(Extracted data entries)
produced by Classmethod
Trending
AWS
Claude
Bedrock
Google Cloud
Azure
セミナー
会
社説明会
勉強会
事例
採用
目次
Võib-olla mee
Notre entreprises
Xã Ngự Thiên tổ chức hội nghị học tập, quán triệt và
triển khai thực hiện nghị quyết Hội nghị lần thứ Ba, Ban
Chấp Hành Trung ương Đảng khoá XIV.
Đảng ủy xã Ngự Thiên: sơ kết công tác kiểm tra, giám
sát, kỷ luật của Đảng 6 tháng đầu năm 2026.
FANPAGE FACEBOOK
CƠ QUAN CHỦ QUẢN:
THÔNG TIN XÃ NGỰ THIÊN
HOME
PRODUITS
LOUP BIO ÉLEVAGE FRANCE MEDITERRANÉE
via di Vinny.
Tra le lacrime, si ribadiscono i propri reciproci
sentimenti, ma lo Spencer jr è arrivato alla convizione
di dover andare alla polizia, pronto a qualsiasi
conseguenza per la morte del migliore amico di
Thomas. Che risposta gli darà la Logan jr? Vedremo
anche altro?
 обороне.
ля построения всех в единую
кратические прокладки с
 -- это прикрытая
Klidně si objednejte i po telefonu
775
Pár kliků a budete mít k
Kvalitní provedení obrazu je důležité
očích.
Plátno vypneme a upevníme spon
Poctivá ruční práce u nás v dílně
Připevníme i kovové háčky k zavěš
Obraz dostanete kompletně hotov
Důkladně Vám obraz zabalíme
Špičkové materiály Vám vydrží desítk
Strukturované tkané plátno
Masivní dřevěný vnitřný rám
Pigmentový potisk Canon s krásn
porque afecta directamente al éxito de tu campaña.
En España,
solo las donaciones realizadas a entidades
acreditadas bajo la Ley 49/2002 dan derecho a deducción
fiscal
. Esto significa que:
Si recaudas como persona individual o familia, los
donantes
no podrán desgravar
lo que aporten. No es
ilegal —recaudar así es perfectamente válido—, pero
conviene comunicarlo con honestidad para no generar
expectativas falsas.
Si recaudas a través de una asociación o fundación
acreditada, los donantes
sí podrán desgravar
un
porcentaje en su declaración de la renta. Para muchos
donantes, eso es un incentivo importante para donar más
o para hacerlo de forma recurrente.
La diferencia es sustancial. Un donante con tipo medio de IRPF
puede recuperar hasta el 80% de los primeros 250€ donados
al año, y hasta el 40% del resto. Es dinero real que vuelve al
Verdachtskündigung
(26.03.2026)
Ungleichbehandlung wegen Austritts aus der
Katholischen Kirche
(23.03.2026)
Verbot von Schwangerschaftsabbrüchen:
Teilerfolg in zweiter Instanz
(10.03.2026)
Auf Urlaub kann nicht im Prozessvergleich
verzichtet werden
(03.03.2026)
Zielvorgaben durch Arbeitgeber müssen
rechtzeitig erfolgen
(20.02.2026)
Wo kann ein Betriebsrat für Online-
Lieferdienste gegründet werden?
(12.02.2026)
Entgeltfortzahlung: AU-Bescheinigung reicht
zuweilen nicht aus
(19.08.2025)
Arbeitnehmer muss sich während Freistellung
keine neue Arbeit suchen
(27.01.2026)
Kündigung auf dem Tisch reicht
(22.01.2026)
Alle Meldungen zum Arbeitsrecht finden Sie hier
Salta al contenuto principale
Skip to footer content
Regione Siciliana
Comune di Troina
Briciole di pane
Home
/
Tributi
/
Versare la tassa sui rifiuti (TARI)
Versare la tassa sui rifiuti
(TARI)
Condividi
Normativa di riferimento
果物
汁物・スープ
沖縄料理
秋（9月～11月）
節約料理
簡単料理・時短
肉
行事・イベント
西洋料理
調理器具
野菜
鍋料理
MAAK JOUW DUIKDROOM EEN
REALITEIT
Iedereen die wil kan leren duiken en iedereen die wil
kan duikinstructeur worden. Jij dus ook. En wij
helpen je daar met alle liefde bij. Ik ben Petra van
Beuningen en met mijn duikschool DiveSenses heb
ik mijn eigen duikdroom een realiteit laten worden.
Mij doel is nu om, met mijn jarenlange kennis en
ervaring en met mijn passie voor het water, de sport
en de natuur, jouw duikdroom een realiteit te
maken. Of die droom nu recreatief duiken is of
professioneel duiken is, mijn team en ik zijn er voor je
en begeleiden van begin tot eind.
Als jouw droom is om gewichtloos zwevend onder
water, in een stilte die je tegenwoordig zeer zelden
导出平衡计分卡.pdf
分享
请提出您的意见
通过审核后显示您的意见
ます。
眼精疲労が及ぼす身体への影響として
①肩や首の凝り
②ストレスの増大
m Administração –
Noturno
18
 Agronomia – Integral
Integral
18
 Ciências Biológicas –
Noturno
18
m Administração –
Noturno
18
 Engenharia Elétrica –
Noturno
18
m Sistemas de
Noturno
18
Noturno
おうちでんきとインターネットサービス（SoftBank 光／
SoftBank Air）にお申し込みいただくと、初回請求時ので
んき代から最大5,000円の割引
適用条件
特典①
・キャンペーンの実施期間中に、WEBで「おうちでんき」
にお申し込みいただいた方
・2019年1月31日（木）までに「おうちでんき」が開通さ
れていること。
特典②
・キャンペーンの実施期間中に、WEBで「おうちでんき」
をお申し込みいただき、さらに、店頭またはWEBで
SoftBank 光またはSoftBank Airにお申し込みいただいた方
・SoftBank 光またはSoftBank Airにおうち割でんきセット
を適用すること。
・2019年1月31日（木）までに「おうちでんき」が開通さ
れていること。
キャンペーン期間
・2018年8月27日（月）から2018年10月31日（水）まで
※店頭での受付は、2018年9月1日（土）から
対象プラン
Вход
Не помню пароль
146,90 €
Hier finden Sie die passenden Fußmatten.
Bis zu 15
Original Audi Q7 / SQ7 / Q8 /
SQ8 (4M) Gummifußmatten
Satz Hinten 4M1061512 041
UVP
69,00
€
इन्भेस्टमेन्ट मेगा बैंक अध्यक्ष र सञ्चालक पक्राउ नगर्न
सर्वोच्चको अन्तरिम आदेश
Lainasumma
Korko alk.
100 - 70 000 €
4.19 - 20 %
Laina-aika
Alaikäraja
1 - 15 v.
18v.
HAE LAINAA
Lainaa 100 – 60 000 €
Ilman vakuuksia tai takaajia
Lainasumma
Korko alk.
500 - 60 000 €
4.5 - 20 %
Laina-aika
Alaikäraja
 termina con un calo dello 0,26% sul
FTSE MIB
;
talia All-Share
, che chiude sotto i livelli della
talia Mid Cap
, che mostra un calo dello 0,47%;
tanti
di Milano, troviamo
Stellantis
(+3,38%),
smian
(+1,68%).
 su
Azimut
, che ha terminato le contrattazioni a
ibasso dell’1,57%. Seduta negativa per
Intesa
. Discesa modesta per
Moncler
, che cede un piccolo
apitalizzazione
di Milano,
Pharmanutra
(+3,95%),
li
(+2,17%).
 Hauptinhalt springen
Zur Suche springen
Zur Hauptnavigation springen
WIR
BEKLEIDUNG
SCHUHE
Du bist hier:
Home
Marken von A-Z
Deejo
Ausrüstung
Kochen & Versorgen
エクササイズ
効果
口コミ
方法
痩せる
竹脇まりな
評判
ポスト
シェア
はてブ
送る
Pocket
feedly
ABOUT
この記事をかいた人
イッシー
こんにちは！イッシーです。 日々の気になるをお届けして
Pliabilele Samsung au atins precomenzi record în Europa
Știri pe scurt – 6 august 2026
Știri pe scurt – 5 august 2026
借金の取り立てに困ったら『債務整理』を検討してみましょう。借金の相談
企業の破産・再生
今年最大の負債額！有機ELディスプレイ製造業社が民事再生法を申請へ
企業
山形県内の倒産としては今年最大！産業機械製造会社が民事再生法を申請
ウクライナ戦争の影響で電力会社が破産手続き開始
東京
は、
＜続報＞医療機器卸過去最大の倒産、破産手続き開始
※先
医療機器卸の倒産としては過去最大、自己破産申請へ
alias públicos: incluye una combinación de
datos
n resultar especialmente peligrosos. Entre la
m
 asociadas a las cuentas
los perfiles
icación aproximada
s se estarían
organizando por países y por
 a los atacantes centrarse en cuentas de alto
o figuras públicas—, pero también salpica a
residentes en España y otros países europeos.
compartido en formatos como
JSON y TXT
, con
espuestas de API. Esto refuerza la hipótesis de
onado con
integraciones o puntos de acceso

■ What to do
Your task is to quote the lines above, beginning with the first and ending with the one that holds "Špičkové materiály Vám vydrží desítk".

■ Reply
produced by Classmethod
Trending
AWS
Claude
Bedrock
Google Cloud
Azure
セミナー
会
社説明会
勉強会
事例
採用
目次
Võib-olla mee
Notre entreprises
Xã Ngự Thiên tổ chức hội nghị học tập, quán triệt và
triển khai thực hiện nghị quyết Hội nghị lần thứ Ba, Ban
Chấp Hành Trung ương Đảng khoá XIV.
Đảng ủy xã Ngự Thiên: sơ kết công tác kiểm tra, giám
sát, kỷ luật của Đảng 6 tháng đầu năm 2026.
FANPAGE FACEBOOK
CƠ QUAN CHỦ QUẢN:
THÔNG TIN XÃ NGỰ THIÊN
HOME
PRODUITS
LOUP BIO ÉLEVAGE FRANCE MEDITERRANÉE
via di Vinny.
Tra le lacrime, si ribadiscono i propri reciproci
sentimenti, ma lo Spencer jr è arrivato alla convizione
di dover andare alla polizia, pronto a qualsiasi
conseguenza per la morte del migliore amico di
Thomas. Che risposta gli darà la Logan jr? Vedremo
anche altro?
 обороне.
ля построения всех в единую
кратические прокладки с
 -- это прикрытая
Klidně si objednejte i po telefonu
775
Pár kliků a budete mít k
Kvalitní provedení obrazu je důležité
očích.
Plátno vypneme a upevníme spon
Poctivá ruční práce u nás v dílně
Připevníme i kovové háčky k zavěš
Obraz dostanete kompletně hotov
Důkladně Vám obraz zabalíme
Špičkové materiály Vám vydrží desítk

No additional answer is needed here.